◆ Input ◆

____

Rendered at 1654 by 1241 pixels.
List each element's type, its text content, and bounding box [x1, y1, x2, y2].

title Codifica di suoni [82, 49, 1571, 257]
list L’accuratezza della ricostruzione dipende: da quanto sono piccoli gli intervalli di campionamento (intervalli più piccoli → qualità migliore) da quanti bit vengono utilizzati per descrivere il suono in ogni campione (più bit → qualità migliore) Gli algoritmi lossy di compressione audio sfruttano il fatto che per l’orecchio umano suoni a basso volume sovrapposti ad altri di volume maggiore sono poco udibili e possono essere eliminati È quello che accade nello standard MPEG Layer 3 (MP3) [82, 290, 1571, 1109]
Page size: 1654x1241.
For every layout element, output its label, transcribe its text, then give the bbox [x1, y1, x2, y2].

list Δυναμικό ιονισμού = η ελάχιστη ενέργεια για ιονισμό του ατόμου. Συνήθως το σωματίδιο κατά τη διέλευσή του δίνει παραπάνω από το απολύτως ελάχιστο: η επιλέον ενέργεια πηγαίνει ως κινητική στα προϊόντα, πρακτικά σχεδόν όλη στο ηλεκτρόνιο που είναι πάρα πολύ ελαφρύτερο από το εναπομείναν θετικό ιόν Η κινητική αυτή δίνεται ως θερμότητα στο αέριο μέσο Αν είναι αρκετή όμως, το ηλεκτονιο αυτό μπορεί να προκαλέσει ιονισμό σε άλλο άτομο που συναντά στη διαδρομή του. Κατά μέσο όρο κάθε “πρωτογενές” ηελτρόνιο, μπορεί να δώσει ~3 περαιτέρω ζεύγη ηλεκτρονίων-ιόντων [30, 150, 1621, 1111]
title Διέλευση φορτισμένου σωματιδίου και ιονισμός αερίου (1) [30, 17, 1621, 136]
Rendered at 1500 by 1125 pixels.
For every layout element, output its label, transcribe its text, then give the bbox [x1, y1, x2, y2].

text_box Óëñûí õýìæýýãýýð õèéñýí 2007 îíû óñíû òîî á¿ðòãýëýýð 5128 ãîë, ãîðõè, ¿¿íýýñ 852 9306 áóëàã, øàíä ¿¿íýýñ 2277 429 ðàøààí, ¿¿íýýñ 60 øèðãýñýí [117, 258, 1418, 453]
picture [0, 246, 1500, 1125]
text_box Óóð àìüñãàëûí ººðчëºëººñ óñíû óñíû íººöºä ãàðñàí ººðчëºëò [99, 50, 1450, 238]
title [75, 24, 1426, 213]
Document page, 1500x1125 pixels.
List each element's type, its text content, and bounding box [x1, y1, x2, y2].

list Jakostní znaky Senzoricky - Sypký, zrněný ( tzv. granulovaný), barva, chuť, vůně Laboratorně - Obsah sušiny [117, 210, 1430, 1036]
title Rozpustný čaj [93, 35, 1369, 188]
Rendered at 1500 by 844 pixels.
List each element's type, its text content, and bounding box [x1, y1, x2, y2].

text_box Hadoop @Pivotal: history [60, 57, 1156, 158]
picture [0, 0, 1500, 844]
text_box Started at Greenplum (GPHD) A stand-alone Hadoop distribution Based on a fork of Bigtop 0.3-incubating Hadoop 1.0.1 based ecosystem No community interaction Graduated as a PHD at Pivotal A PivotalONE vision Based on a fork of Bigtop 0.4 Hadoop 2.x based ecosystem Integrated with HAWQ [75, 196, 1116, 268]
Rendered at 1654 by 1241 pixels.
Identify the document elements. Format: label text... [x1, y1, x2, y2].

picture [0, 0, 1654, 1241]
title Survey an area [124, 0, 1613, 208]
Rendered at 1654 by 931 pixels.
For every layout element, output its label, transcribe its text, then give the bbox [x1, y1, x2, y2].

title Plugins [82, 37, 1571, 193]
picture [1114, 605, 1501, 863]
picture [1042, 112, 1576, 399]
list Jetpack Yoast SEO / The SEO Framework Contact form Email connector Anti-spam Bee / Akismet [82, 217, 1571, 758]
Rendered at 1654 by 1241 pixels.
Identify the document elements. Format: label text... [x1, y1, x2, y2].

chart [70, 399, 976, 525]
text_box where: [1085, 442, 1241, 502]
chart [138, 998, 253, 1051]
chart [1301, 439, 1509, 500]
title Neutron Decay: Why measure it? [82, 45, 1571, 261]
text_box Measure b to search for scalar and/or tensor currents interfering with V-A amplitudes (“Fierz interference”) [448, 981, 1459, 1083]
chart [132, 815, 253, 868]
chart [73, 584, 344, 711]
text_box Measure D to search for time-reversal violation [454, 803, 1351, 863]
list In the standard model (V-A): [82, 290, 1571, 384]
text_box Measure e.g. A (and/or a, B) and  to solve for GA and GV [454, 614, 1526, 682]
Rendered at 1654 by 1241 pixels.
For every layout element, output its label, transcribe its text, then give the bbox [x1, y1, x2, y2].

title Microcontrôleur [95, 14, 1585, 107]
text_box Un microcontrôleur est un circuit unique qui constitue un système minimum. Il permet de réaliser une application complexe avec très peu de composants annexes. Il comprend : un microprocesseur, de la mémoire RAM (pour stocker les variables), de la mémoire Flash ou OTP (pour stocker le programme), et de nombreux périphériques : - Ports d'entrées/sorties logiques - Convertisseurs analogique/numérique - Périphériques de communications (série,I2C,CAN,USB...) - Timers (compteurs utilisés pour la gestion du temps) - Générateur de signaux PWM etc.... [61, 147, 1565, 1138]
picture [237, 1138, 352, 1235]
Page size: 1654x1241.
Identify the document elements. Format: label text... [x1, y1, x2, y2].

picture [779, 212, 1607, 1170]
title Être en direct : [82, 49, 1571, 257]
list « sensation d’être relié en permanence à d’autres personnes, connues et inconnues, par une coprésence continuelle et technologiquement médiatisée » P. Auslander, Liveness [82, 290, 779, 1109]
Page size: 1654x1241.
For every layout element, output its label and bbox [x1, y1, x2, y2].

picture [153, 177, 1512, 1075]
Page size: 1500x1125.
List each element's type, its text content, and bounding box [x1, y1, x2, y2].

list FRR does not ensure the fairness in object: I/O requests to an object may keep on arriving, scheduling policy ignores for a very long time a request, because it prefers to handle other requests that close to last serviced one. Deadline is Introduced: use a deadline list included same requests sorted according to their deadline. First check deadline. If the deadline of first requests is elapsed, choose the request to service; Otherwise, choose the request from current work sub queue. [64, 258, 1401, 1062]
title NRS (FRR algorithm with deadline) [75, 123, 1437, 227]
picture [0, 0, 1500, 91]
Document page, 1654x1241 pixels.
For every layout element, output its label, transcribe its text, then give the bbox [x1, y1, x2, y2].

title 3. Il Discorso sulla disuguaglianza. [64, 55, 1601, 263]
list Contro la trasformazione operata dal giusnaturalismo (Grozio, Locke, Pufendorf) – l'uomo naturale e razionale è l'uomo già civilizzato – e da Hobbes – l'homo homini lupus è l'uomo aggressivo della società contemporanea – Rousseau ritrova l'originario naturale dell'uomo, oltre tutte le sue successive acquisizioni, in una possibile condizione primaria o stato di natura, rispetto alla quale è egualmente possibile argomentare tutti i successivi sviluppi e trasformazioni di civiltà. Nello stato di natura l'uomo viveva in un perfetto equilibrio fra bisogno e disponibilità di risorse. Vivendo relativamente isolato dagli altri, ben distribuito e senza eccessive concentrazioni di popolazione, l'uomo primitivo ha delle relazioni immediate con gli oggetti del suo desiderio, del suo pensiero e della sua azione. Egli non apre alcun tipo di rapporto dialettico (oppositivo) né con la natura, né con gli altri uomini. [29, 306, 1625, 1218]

____

◆ Short exercise ◆
Rewrite the full material, substituting "Displayed at" for every instance of "Rendered at" and keeping all other text unaltered.

◆ Exercise response ◆
Displayed at 1654 by 1241 pixels.
List each element's type, its text content, and bounding box [x1, y1, x2, y2].

title Codifica di suoni [82, 49, 1571, 257]
list L’accuratezza della ricostruzione dipende: da quanto sono piccoli gli intervalli di campionamento (intervalli più piccoli → qualità migliore) da quanti bit vengono utilizzati per descrivere il suono in ogni campione (più bit → qualità migliore) Gli algoritmi lossy di compressione audio sfruttano il fatto che per l’orecchio umano suoni a basso volume sovrapposti ad altri di volume maggiore sono poco udibili e possono essere eliminati È quello che accade nello standard MPEG Layer 3 (MP3) [82, 290, 1571, 1109]
Page size: 1654x1241.
For every layout element, output its label, transcribe its text, then give the bbox [x1, y1, x2, y2].

list Δυναμικό ιονισμού = η ελάχιστη ενέργεια για ιονισμό του ατόμου. Συνήθως το σωματίδιο κατά τη διέλευσή του δίνει παραπάνω από το απολύτως ελάχιστο: η επιλέον ενέργεια πηγαίνει ως κινητική στα προϊόντα, πρακτικά σχεδόν όλη στο ηλεκτρόνιο που είναι πάρα πολύ ελαφρύτερο από το εναπομείναν θετικό ιόν Η κινητική αυτή δίνεται ως θερμότητα στο αέριο μέσο Αν είναι αρκετή όμως, το ηλεκτονιο αυτό μπορεί να προκαλέσει ιονισμό σε άλλο άτομο που συναντά στη διαδρομή του. Κατά μέσο όρο κάθε “πρωτογενές” ηελτρόνιο, μπορεί να δώσει ~3 περαιτέρω ζεύγη ηλεκτρονίων-ιόντων [30, 150, 1621, 1111]
title Διέλευση φορτισμένου σωματιδίου και ιονισμός αερίου (1) [30, 17, 1621, 136]
Displayed at 1500 by 1125 pixels.
For every layout element, output its label, transcribe its text, then give the bbox [x1, y1, x2, y2].

text_box Óëñûí õýìæýýãýýð õèéñýí 2007 îíû óñíû òîî á¿ðòãýëýýð 5128 ãîë, ãîðõè, ¿¿íýýñ 852 9306 áóëàã, øàíä ¿¿íýýñ 2277 429 ðàøààí, ¿¿íýýñ 60 øèðãýñýí [117, 258, 1418, 453]
picture [0, 246, 1500, 1125]
text_box Óóð àìüñãàëûí ººðчëºëººñ óñíû óñíû íººöºä ãàðñàí ººðчëºëò [99, 50, 1450, 238]
title [75, 24, 1426, 213]
Document page, 1500x1125 pixels.
List each element's type, its text content, and bounding box [x1, y1, x2, y2].

list Jakostní znaky Senzoricky - Sypký, zrněný ( tzv. granulovaný), barva, chuť, vůně Laboratorně - Obsah sušiny [117, 210, 1430, 1036]
title Rozpustný čaj [93, 35, 1369, 188]
Displayed at 1500 by 844 pixels.
List each element's type, its text content, and bounding box [x1, y1, x2, y2].

text_box Hadoop @Pivotal: history [60, 57, 1156, 158]
picture [0, 0, 1500, 844]
text_box Started at Greenplum (GPHD) A stand-alone Hadoop distribution Based on a fork of Bigtop 0.3-incubating Hadoop 1.0.1 based ecosystem No community interaction Graduated as a PHD at Pivotal A PivotalONE vision Based on a fork of Bigtop 0.4 Hadoop 2.x based ecosystem Integrated with HAWQ [75, 196, 1116, 268]
Displayed at 1654 by 1241 pixels.
Identify the document elements. Format: label text... [x1, y1, x2, y2].

picture [0, 0, 1654, 1241]
title Survey an area [124, 0, 1613, 208]
Displayed at 1654 by 931 pixels.
For every layout element, output its label, transcribe its text, then give the bbox [x1, y1, x2, y2].

title Plugins [82, 37, 1571, 193]
picture [1114, 605, 1501, 863]
picture [1042, 112, 1576, 399]
list Jetpack Yoast SEO / The SEO Framework Contact form Email connector Anti-spam Bee / Akismet [82, 217, 1571, 758]
Displayed at 1654 by 1241 pixels.
Identify the document elements. Format: label text... [x1, y1, x2, y2].

chart [70, 399, 976, 525]
text_box where: [1085, 442, 1241, 502]
chart [138, 998, 253, 1051]
chart [1301, 439, 1509, 500]
title Neutron Decay: Why measure it? [82, 45, 1571, 261]
text_box Measure b to search for scalar and/or tensor currents interfering with V-A amplitudes (“Fierz interference”) [448, 981, 1459, 1083]
chart [132, 815, 253, 868]
chart [73, 584, 344, 711]
text_box Measure D to search for time-reversal violation [454, 803, 1351, 863]
list In the standard model (V-A): [82, 290, 1571, 384]
text_box Measure e.g. A (and/or a, B) and  to solve for GA and GV [454, 614, 1526, 682]
Displayed at 1654 by 1241 pixels.
For every layout element, output its label, transcribe its text, then give the bbox [x1, y1, x2, y2].

title Microcontrôleur [95, 14, 1585, 107]
text_box Un microcontrôleur est un circuit unique qui constitue un système minimum. Il permet de réaliser une application complexe avec très peu de composants annexes. Il comprend : un microprocesseur, de la mémoire RAM (pour stocker les variables), de la mémoire Flash ou OTP (pour stocker le programme), et de nombreux périphériques : - Ports d'entrées/sorties logiques - Convertisseurs analogique/numérique - Périphériques de communications (série,I2C,CAN,USB...) - Timers (compteurs utilisés pour la gestion du temps) - Générateur de signaux PWM etc.... [61, 147, 1565, 1138]
picture [237, 1138, 352, 1235]
Page size: 1654x1241.
Identify the document elements. Format: label text... [x1, y1, x2, y2].

picture [779, 212, 1607, 1170]
title Être en direct : [82, 49, 1571, 257]
list « sensation d’être relié en permanence à d’autres personnes, connues et inconnues, par une coprésence continuelle et technologiquement médiatisée » P. Auslander, Liveness [82, 290, 779, 1109]
Page size: 1654x1241.
For every layout element, output its label and bbox [x1, y1, x2, y2].

picture [153, 177, 1512, 1075]
Page size: 1500x1125.
List each element's type, its text content, and bounding box [x1, y1, x2, y2].

list FRR does not ensure the fairness in object: I/O requests to an object may keep on arriving, scheduling policy ignores for a very long time a request, because it prefers to handle other requests that close to last serviced one. Deadline is Introduced: use a deadline list included same requests sorted according to their deadline. First check deadline. If the deadline of first requests is elapsed, choose the request to service; Otherwise, choose the request from current work sub queue. [64, 258, 1401, 1062]
title NRS (FRR algorithm with deadline) [75, 123, 1437, 227]
picture [0, 0, 1500, 91]
Document page, 1654x1241 pixels.
For every layout element, output its label, transcribe its text, then give the bbox [x1, y1, x2, y2].

title 3. Il Discorso sulla disuguaglianza. [64, 55, 1601, 263]
list Contro la trasformazione operata dal giusnaturalismo (Grozio, Locke, Pufendorf) – l'uomo naturale e razionale è l'uomo già civilizzato – e da Hobbes – l'homo homini lupus è l'uomo aggressivo della società contemporanea – Rousseau ritrova l'originario naturale dell'uomo, oltre tutte le sue successive acquisizioni, in una possibile condizione primaria o stato di natura, rispetto alla quale è egualmente possibile argomentare tutti i successivi sviluppi e trasformazioni di civiltà. Nello stato di natura l'uomo viveva in un perfetto equilibrio fra bisogno e disponibilità di risorse. Vivendo relativamente isolato dagli altri, ben distribuito e senza eccessive concentrazioni di popolazione, l'uomo primitivo ha delle relazioni immediate con gli oggetti del suo desiderio, del suo pensiero e della sua azione. Egli non apre alcun tipo di rapporto dialettico (oppositivo) né con la natura, né con gli altri uomini. [29, 306, 1625, 1218]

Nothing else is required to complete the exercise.